I'm having trouble finding documentation for this. Is it Safari specific?

There was a recent bug in iOS 9 (here), the solution to which is adding shrink-to-fit=no to the viewport meta.

What does this code do?


C
Community

It is Safari specific, at least at time of writing, being introduced in Safari 9.0. From the "What's new in Safari?" documentation for Safari 9.0:

Viewport Changes Viewport meta tags using "width=device-width" cause the page to scale down to fit content that overflows the viewport bounds. You can override this behavior by adding "shrink-to-fit=no" to your meta tag as shown below. The added value will prevent the page from scaling to fit the viewport.

In short, adding this to the viewport meta tag restores pre-Safari 9.0 behaviour.

Example

Here's a worked visual example which shows the difference upon loading the page in the two configurations.

The red section is the width of the viewport and the blue section is positioned outside the initial viewport (eg left: 100vw). Note how in the first example the page is zoomed to fit when shrink-to-fit=no is omitted (thus showing the out-of-viewport content) and the blue content remains off screen in the latter example.

The code for this example can be found at https://codepen.io/davidjb/pen/ENGqpv.

Without shrink-to-fit specified

https://i.stack.imgur.com/mSP03.png

With shrink-to-fit=no

https://i.stack.imgur.com/a3PrY.png


I'm sorry, but I still don't understand what that code does. May you explain in a different way? Thanks!
@Dani By default, Safari will zoom a page out to fit any content that overflows the viewport (first example shows the blue area as visible; that's overflowing). Specifying shrink-to-fit=no prevents this behaviour, leaving the zoom level alone and leaving the overflowing content off-screen. Try the Codepen example on your iDevice (or iOS Simulator) and try changing the setting. Perhaps seeing the change interactively will help.
Ah I see. But why would someone want part of their content to be hidden on smaller screens?
@Dani Various reasons, but quick examples are sliders/carousels that place content outside of the viewport, or otherwise large non-responsive content (eg images/tables) that would otherwise overflow and cause the rest of the page to become tiny with the default shrink-to-fit behaviour. With shrink-to-fit=no, the page remains at the expected size, letting the content overflow the viewport. A user can (typically) still scroll or zoom out to see the overflow content but the initial viewport matches the device size.
@davidjb I think this is fixed with latest iOS 11. I am not able to reproduce this bug.
G
GGGin

As stats on iOS usage, indicating that iOS 9.0-9.2.x usage is currently at 0.17%. If these numbers are truly indicative of global use of these versions, then it’s even more likely to be safe to remove shrink-to-fit from your viewport meta tag.
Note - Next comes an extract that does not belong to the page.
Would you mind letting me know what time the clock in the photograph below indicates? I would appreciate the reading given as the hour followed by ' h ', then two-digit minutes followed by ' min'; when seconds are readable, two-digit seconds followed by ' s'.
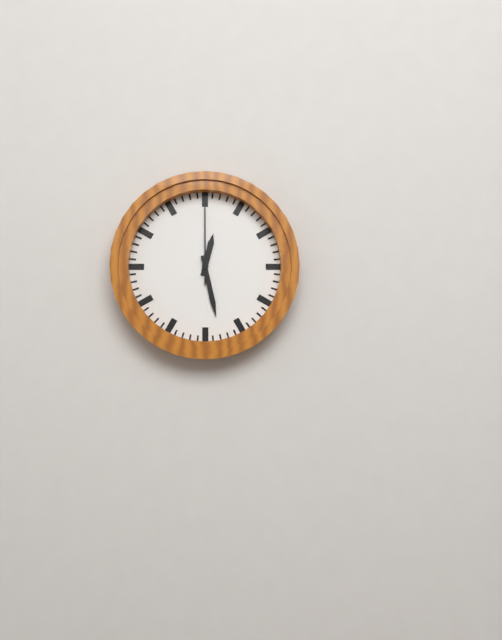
12 h 28 min 00 s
After 9.2.x. IOS remove this tag check on its' browser.

You can check this page https://www.scottohara.me/blog/2018/12/11/shrink-to-fit.html


P
Pierre.Vriens

This is a tag that can help your page not shrink to fit, which is done by browsers default setting if it is set to "no" just like this: <meta name="viewport" content="width=device-width, initial-scale=1.0, shrink-to-fit=*no*"> then it will over ride the browsers default process to follow yours, i.e. don't shrink to fit.

I hope this clarifies, if not try copying the code in your head tag or emmet with your preferred editor and refresh and load the browser and change resolutions you'll figure out.